**PROBLEM:**
Pull out every line of the records below that contains the string "barcode". Treat uppercase and lowercase letters as different.

**MATERIAL TO PROCESS:**
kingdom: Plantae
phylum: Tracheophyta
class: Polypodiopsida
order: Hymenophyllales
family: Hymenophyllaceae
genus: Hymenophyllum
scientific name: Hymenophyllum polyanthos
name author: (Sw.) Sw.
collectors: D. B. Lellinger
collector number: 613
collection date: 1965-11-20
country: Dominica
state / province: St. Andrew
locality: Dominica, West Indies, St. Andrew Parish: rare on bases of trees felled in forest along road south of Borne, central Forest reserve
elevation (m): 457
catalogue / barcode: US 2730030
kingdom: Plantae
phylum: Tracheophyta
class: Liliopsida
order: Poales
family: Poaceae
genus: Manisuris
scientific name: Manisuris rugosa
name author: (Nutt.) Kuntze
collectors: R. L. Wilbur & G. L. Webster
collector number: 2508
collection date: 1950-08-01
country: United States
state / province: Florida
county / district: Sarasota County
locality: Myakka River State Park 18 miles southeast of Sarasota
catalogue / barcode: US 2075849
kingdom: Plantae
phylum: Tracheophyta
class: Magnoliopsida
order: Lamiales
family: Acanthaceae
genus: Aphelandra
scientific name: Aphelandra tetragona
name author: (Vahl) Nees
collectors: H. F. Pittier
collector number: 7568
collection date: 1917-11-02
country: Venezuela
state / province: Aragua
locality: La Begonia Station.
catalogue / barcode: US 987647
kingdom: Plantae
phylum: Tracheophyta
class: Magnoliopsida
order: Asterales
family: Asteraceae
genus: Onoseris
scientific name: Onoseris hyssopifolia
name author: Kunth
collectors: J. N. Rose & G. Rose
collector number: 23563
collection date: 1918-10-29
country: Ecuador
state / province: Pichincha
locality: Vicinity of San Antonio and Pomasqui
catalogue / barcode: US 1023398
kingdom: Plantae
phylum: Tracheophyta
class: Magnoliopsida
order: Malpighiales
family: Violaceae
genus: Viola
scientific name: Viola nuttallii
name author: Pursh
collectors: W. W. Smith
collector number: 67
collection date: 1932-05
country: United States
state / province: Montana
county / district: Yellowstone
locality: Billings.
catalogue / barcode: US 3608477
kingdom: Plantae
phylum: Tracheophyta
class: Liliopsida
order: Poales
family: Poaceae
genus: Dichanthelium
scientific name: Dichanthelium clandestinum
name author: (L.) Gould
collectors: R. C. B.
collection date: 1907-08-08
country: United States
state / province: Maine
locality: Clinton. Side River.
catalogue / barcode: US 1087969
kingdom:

**ANSWER TO THE PROBLEM:**
catalogue / barcode: US 2730030
catalogue / barcode: US 2075849
catalogue / barcode: US 987647
catalogue / barcode: US 1023398
catalogue / barcode: US 3608477
catalogue / barcode: US 1087969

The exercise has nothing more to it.